DATASET EXTRACT section start

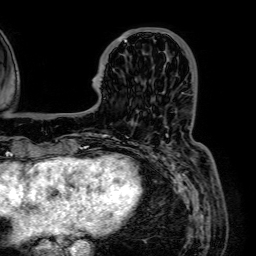
Breast MRI (dynamic contrast-enhanced), one axial slice; cropped to one breast; dynamic contrast-enhanced series, time point 2 of 7 at this slice position (early post-contrast); 1.5 T; TE 2.6 ms, TR 5.2 ms; 256 × 256 image matrix, field of view 230 × 230 mm. Female patient.
Structures marked on this image (semi-automatic segmentation, software-assisted and operator-edited):
- enhancing-tissue mask used for the functional tumour volume (all voxels passing the contrast-enhancement thresholds inside the analysis volume; usually the tumour): box from (x=116, y=29) to (x=137, y=42) px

DATASET EXTRACT section end

(EXERCISE DESCRIPTION):
Pictures stay out; output the lines from the top of the listing above through the line containing "Structures marked on", exactly as they stand.

(REPLY):
Breast MRI (dynamic contrast-enhanced), one axial slice; cropped to one breast; dynamic contrast-enhanced series, time point 2 of 7 at this slice position (early post-contrast); 1.5 T; TE 2.6 ms, TR 5.2 ms; 256 × 256 image matrix, field of view 230 × 230 mm. Female patient.
Structures marked on this image (semi-automatic segmentation, software-assisted and operator-edited):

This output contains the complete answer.